=== DATA EXCERPTS ===

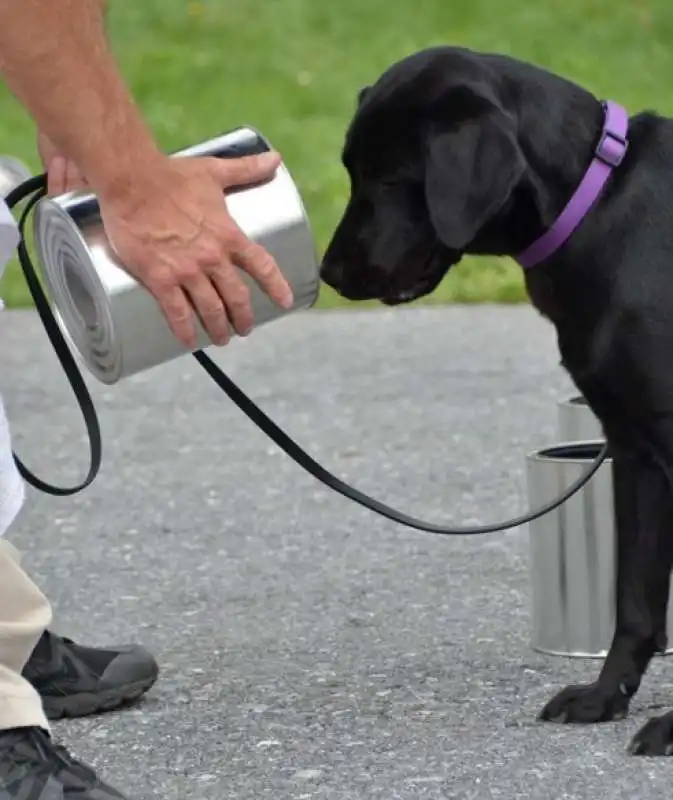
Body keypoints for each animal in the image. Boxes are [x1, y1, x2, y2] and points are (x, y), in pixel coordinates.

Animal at [318, 45, 672, 756]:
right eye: (351, 171)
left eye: (392, 179)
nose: (328, 274)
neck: (597, 203)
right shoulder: (635, 452)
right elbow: (634, 601)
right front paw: (603, 696)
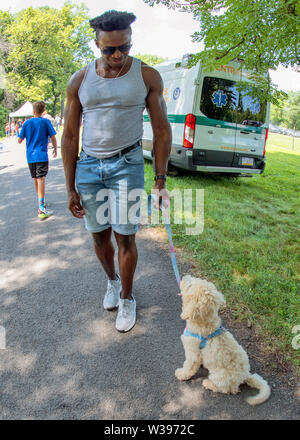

===

▶ TRY IT: Write out the entries above in full and exactly; no pictures.

▶ SOLUTION TO THIS EXERCISE:
Body keypoints for each animal in the image. Boxes are [x1, y1, x2, y2] and points are (x, y), in pixel coordinates.

Animal at [318, 45, 672, 756]:
right eye: (351, 171)
left eye: (392, 179)
nose: (328, 274)
neck: (597, 203)
right shoulder: (635, 452)
right elbow: (634, 601)
right front paw: (603, 696)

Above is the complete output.